Data items:
......

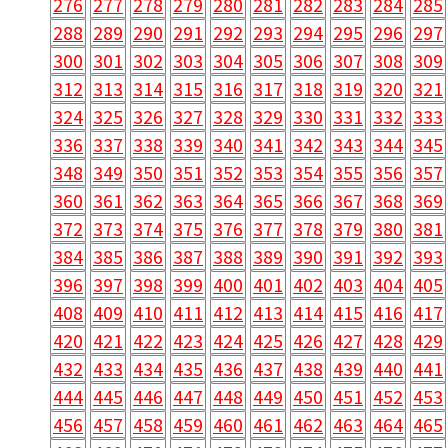
276
277
278
279
280
281
282
283
284
285
288
289
290
291
292
293
294
295
296
297
300
301
302
303
304
305
306
307
308
309
312
313
314
315
316
317
318
319
320
321
324
325
326
327
328
329
330
331
332
333
336
337
338
339
340
341
342
343
344
345
348
349
350
351
352
353
354
355
356
357
360
361
362
363
364
365
366
367
368
369
372
373
374
375
376
377
378
379
380
381
384
385
386
387
388
389
390
391
392
393
396
397
398
399
400
401
402
403
404
405
408
409
410
411
412
413
414
415
416
417
420
421
422
423
424
425
426
427
428
429
432
433
434
435
436
437
438
439
440
441
444
445
446
447
448
449
450
451
452
453
456
457
458
459
460
461
462
463
464
465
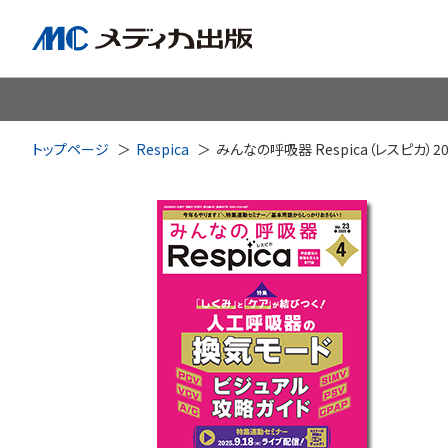
脳神経
循環器
心
トップページ
Respica
みんなの呼吸器 Respica（レスピカ）2
透析・腎臓・血液浄化
泌尿
耳鼻咽喉科
皮膚・形
手術室・麻酔
ICU
感染管理・感染症
リハビ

......

• [Task requirements]: Copy each entry exactly, with no pictures.

• [Task solution]:
276
277
278
279
280
281
282
283
284
285
288
289
290
291
292
293
294
295
296
297
300
301
302
303
304
305
306
307
308
309
312
313
314
315
316
317
318
319
320
321
324
325
326
327
328
329
330
331
332
333
336
337
338
339
340
341
342
343
344
345
348
349
350
351
352
353
354
355
356
357
360
361
362
363
364
365
366
367
368
369
372
373
374
375
376
377
378
379
380
381
384
385
386
387
388
389
390
391
392
393
396
397
398
399
400
401
402
403
404
405
408
409
410
411
412
413
414
415
416
417
420
421
422
423
424
425
426
427
428
429
432
433
434
435
436
437
438
439
440
441
444
445
446
447
448
449
450
451
452
453
456
457
458
459
460
461
462
463
464
465
脳神経
循環器
心
トップページ
Respica
みんなの呼吸器 Respica（レスピカ）2
透析・腎臓・血液浄化
泌尿
耳鼻咽喉科
皮膚・形
手術室・麻酔
ICU
感染管理・感染症
リハビ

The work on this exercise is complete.